*** Opening MATERIAL TO PROCESS ***

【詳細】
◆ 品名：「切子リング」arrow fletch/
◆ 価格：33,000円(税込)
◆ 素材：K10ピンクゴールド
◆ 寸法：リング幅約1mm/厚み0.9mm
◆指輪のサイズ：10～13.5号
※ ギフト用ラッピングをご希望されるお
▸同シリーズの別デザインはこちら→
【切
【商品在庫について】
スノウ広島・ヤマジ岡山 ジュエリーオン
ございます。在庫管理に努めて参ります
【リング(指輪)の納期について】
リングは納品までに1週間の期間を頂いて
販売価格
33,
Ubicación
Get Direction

*** Closing MATERIAL TO PROCESS ***
*** Opening MATERIAL TO PROCESS ***

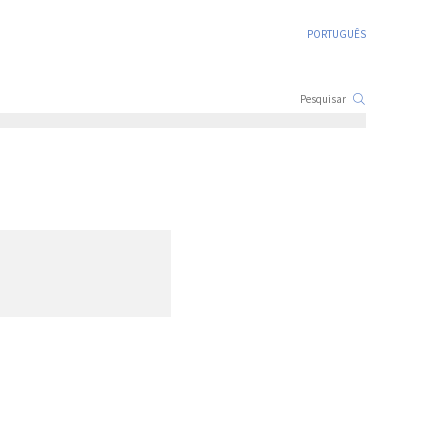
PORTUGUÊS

*** Closing MATERIAL TO PROCESS ***

# TASK BRIEF
For this exercise, output exactly the lines above from the line with "スノウ広島・ヤマジ岡山 ジュエリーオン" to the line with "Get Direction", counting both, and leave out the rest.

# ANSWER SECTION
スノウ広島・ヤマジ岡山 ジュエリーオン
ございます。在庫管理に努めて参ります
【リング(指輪)の納期について】
リングは納品までに1週間の期間を頂いて
販売価格
33,
Ubicación
Get Direction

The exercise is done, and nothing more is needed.